Development of a Robust UPLC Method for Simultaneous Determination of a Novel Combination of Sofosbuvir and Daclatasvir in Human Plasma: Clinical Application to Therapeutic Drug Monitoring

Abstract EN

A rapid and selective UPLC-DAD method was developed and validated for simultaneous analysis of the novel two-drug combination Darvoni® for the treatment of HCV: Sofosbuvir (SF)/Daclatasvir (DC) in human plasma using Ledipasvir as internal standard (IS) where the extraction process was conducted using automated SPE.

Although the analysis of the combination after concomitant oral intake of two tablets of SF and DC individually was reported in literature, yet simultaneous analysis of this new combination in human plasma after a single oral dose was not previously reported.

The adopted chromatographic separation was achieved on Waters® Acquity UPLC BEH C18 column (2.1 × 50 mm, 1.7 µm) as a stationary phase using isocratic elution using a mobile phase system of ammonium formate (pH 3.5; 5 mM) and acetonitrile (60:40 v/v) pumped at a flow rate of 0.2 mL.min−1.

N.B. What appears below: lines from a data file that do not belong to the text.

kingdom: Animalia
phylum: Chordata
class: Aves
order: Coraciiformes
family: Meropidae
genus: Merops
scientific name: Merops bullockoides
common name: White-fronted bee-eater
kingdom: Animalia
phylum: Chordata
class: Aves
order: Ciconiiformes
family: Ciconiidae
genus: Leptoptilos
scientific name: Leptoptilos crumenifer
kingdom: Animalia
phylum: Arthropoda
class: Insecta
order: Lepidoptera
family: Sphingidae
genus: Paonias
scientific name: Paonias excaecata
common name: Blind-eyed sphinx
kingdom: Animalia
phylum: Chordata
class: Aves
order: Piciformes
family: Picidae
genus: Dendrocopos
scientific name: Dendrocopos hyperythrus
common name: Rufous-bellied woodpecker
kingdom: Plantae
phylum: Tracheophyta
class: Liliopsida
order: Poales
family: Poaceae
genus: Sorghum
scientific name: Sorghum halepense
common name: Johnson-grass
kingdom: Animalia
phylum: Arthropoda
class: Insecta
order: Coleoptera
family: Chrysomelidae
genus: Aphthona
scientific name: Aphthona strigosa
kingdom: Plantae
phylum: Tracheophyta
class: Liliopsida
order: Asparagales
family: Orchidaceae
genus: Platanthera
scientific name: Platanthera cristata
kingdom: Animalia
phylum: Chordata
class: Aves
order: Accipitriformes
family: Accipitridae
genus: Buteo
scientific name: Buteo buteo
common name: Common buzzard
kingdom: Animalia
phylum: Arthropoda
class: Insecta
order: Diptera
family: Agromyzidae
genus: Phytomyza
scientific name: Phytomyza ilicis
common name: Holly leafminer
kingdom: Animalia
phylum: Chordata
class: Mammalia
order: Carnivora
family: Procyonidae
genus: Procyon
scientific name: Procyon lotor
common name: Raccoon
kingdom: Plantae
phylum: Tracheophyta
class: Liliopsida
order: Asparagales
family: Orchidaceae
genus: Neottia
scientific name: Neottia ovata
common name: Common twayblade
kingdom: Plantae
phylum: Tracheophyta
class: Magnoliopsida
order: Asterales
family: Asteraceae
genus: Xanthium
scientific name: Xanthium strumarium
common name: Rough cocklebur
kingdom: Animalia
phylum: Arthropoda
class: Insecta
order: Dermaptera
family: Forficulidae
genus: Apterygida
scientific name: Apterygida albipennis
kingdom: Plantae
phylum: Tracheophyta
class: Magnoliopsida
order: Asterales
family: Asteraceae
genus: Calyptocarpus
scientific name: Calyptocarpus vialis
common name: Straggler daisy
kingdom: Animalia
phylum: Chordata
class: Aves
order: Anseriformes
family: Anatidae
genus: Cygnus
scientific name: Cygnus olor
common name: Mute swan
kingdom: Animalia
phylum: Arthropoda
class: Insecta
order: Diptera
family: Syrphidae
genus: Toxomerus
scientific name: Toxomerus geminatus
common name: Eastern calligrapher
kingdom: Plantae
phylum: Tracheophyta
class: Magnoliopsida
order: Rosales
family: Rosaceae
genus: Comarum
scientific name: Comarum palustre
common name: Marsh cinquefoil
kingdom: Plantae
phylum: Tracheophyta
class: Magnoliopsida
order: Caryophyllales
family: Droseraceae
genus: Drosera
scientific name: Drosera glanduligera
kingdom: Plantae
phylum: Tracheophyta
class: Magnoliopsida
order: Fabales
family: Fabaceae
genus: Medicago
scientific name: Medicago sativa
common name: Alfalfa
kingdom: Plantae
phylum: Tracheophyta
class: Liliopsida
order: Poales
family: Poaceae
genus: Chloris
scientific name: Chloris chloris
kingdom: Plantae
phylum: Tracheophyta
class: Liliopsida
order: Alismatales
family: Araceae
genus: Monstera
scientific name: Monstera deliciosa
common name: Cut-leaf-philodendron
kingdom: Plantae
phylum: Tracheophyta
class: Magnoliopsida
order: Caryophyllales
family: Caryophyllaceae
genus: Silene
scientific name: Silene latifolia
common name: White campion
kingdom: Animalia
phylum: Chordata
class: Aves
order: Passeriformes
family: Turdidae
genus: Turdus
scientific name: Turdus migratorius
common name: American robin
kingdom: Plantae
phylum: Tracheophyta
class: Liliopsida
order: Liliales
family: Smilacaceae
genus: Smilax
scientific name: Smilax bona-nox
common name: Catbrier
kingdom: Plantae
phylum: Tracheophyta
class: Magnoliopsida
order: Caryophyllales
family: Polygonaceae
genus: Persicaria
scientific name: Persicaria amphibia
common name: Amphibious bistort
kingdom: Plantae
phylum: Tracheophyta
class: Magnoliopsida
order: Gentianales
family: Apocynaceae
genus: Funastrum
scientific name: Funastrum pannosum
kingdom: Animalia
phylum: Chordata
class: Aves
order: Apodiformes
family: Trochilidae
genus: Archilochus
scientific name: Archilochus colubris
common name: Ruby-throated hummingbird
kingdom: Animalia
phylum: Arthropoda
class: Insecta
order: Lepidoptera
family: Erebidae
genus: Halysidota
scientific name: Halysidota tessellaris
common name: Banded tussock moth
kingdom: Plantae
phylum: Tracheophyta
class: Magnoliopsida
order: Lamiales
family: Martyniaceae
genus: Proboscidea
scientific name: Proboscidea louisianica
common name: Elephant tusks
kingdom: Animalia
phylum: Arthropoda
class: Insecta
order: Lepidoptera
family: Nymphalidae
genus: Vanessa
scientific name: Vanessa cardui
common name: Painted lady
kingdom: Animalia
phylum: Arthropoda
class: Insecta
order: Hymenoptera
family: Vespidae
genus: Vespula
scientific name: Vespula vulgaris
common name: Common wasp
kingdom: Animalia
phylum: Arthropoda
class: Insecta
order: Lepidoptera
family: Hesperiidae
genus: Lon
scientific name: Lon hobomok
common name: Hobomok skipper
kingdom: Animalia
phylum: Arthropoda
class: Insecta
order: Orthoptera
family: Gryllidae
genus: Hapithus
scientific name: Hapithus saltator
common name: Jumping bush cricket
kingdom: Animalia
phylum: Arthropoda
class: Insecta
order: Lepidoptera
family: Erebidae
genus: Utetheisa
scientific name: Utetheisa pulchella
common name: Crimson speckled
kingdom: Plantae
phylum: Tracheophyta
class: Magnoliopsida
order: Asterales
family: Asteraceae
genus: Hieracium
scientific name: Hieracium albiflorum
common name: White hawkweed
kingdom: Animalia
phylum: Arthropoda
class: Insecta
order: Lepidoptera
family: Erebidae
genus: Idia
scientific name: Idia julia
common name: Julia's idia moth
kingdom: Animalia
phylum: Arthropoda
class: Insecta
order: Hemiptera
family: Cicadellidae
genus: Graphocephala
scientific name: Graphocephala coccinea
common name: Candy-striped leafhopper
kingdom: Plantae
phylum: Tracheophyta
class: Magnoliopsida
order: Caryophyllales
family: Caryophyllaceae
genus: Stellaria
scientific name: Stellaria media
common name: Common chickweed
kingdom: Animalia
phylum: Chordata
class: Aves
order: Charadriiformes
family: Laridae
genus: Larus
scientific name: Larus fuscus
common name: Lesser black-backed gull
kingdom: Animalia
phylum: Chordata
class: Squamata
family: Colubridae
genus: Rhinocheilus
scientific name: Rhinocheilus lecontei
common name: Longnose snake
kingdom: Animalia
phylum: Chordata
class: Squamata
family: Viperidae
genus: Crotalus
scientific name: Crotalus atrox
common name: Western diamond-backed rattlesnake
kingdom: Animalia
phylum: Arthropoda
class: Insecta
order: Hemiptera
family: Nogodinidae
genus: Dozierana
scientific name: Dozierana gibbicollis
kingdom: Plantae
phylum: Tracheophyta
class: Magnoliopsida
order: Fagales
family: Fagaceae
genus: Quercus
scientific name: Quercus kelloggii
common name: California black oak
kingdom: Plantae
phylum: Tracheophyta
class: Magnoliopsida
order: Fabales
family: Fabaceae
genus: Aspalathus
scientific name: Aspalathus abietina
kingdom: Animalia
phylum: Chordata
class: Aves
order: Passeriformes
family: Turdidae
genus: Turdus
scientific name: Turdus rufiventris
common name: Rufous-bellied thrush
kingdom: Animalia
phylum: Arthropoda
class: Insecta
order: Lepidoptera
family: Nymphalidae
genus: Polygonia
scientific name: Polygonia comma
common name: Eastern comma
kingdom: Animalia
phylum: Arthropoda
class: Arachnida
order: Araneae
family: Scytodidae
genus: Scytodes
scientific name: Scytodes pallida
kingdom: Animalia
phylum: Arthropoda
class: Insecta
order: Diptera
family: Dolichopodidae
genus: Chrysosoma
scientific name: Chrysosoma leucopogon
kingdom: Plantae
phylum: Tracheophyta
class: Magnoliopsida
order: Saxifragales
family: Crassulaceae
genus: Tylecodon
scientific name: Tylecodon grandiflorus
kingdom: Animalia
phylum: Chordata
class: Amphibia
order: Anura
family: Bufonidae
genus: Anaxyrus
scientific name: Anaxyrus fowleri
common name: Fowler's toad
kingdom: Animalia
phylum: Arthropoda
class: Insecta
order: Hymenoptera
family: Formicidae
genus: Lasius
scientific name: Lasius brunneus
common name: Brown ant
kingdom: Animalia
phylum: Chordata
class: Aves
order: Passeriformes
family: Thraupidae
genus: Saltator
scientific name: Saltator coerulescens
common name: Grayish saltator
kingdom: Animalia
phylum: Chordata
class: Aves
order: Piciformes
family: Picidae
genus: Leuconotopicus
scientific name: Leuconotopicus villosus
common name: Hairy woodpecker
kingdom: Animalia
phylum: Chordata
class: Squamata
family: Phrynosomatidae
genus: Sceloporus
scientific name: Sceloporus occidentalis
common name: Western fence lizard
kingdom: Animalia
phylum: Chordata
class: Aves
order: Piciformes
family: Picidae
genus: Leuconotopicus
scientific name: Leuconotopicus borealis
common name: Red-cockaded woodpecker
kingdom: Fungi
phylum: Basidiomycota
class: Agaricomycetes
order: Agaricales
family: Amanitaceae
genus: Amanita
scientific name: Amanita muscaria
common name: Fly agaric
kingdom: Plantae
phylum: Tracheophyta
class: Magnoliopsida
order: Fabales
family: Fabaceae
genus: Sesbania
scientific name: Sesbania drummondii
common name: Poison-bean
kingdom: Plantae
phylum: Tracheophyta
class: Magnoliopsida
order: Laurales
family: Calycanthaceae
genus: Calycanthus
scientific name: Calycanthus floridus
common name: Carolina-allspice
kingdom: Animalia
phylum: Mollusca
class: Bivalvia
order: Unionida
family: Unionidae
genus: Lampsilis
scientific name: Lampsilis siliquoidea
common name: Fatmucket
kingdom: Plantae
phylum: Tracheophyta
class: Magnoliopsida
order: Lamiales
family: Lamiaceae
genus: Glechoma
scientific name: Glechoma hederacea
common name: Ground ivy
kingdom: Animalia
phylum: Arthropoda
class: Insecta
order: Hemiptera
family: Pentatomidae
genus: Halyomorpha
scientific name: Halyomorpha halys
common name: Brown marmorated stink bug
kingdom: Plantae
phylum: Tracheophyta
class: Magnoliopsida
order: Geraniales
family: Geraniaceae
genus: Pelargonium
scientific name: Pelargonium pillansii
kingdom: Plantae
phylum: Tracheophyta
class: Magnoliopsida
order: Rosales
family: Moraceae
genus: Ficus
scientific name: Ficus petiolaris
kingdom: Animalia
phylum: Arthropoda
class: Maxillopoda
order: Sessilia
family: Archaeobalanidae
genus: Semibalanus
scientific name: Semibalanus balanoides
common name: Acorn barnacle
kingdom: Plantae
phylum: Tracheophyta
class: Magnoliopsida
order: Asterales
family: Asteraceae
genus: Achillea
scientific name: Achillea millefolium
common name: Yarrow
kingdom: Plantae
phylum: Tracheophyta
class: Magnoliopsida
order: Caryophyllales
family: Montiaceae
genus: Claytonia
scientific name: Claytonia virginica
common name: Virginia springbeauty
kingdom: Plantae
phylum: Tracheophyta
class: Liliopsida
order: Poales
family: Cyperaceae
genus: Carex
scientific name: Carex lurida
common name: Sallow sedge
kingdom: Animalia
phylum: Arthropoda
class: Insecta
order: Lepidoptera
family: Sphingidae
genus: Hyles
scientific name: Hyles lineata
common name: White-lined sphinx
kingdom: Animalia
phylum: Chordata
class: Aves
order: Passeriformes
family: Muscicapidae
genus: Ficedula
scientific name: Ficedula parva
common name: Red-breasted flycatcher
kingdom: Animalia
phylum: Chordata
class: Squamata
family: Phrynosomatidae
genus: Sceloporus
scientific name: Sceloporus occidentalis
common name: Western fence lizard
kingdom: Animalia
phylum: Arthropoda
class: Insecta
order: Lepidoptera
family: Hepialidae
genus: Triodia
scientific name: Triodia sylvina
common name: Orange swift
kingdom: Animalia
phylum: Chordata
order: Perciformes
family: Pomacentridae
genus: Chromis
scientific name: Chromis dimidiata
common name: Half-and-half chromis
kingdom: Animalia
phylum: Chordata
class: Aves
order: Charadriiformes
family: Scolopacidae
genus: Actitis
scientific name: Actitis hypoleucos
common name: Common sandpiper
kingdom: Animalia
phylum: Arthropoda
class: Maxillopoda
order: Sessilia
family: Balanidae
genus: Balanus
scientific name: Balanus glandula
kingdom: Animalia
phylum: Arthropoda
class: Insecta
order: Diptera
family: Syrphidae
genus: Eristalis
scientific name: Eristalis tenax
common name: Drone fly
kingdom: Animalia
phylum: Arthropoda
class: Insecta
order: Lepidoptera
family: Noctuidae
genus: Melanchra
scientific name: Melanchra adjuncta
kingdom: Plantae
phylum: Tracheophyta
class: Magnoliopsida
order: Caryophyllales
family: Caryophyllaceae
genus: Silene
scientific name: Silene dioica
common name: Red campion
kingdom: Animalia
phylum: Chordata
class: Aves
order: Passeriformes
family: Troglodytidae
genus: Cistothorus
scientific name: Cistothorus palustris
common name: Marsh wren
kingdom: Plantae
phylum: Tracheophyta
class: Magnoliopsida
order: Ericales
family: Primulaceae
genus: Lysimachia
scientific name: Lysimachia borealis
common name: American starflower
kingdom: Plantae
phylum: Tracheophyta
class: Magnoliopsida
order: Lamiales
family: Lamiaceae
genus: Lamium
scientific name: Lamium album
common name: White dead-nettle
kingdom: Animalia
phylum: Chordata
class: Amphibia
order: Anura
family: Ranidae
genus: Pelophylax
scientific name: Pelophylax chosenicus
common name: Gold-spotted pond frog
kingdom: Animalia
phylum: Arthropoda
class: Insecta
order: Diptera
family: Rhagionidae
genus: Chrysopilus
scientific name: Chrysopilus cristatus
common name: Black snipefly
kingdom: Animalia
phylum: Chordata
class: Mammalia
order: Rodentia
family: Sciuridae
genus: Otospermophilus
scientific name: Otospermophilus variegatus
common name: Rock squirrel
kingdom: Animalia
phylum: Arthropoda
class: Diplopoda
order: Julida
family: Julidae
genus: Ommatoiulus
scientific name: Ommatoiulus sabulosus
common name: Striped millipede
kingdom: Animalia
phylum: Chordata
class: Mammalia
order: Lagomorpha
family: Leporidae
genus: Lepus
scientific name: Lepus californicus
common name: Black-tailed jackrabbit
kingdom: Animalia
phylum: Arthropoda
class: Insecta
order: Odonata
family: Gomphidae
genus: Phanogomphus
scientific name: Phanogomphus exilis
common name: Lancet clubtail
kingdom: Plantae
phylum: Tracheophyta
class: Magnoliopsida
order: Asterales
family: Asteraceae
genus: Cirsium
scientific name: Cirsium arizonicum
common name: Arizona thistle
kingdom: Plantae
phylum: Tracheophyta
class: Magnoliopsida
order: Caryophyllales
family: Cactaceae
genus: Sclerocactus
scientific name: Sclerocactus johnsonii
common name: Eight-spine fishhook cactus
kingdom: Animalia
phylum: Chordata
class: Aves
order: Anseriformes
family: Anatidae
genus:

The UV detection was carried out at 261 nm for SF and 318 nm for DC and IS.

SF was eluted at 1.123 min while DC was eluted at 3.179 min.

The proposed chromatographic method was validated in accordance with guidelines of FDA for bioanalytical method validation.

A linear range was achieved in the range of 25-6400 and 50-12800 ng.mL−1 for SF and DC, respectively.

The proposed UPLC-DAD method was found to be accurate with % bias ranging between -10.0-7.2 for SF and -6.9-8.0 for DC.

Also it was proved to be precise with % CV for intraday precision ranging between 3.8-9.6 for SF and 2.8-9.2 for DC whereas interday precision ranged between 5.1-9.3 for SF and 3.7-9.1 for DC.

Moreover, % extraction recovery ranged between 90.0-107.2 for SF and 93.1-108.0 for DC using the suggested method.

The adopted chromatographic method was successfully applied to the therapeutic drug monitoring of SF and DC in healthy volunteers after the oral intake of one Darvoni® tablet.